» **Task description**: Read through the entries below and return each line with the word "tint".

» **Provided information**:
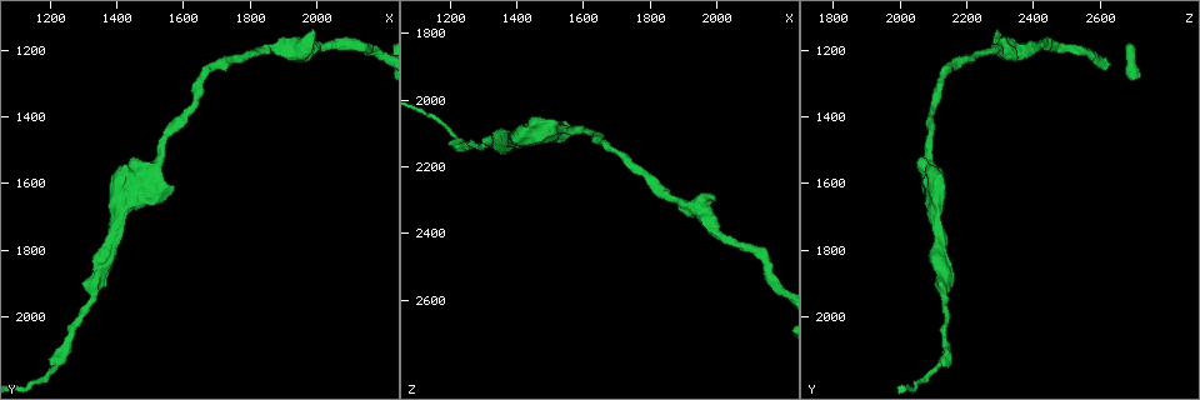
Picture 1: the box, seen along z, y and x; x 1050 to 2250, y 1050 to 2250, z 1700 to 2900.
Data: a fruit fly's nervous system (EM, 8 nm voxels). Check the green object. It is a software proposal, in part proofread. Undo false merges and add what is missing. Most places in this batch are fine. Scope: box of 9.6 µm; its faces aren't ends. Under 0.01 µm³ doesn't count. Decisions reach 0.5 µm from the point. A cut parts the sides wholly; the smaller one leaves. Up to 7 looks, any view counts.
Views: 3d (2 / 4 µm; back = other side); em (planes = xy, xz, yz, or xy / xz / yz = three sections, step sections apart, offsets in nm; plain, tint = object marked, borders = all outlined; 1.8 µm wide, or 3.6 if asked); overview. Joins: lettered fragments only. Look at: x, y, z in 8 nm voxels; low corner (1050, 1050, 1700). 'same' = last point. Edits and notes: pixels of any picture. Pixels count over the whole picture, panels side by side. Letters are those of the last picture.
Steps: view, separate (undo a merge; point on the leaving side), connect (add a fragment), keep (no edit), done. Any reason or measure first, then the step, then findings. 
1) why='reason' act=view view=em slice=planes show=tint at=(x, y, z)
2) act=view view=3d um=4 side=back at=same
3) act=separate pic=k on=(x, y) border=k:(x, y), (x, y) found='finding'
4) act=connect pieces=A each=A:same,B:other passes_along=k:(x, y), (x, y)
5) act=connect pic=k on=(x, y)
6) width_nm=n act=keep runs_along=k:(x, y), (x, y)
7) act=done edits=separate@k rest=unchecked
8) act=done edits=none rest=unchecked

why='calibre changes' act=view view=em slice=xz step=4 show=borders at=(1340, 1910, 2120)

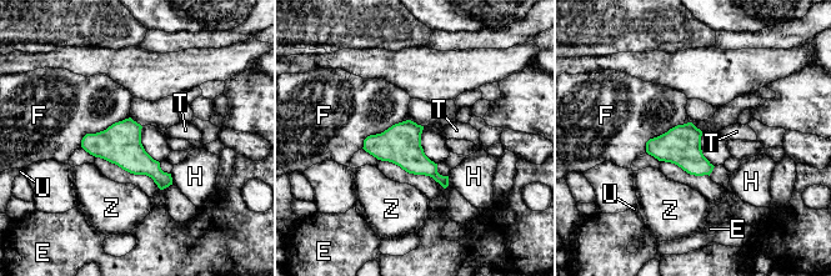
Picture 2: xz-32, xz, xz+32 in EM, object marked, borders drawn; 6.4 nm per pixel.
act=keep each=E:other,F:other,H:other,T:other,U:other,Z:other border=2:(129, 116), (88, 133), (80, 146) found='one neuron here'

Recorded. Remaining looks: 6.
why='thick end' act=view view=em slice=planes show=plain at=(1380, 1580, 2120)

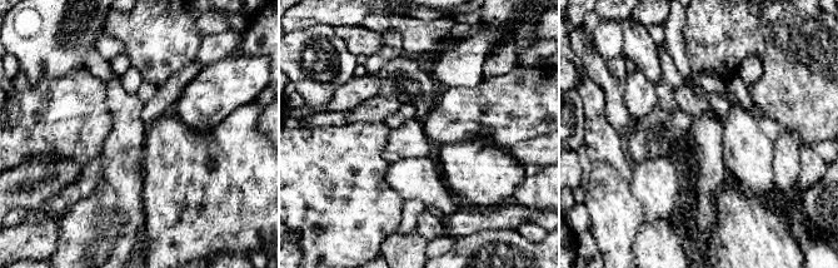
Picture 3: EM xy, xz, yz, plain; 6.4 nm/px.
why='what lies round it' act=view view=em slice=planes show=borders at=same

» **Answer to this exercise**:
Views: 3d (2 / 4 µm; back = other side); em (planes = xy, xz, yz, or xy / xz / yz = three sections, step sections apart, offsets in nm; plain, tint = object marked, borders = all outlined; 1.8 µm wide, or 3.6 if asked); overview. Joins: lettered fragments only. Look at: x, y, z in 8 nm voxels; low corner (1050, 1050, 1700). 'same' = last point. Edits and notes: pixels of any picture. Pixels count over the whole picture, panels side by side. Letters are those of the last picture.
1) why='reason' act=view view=em slice=planes show=tint at=(x, y, z)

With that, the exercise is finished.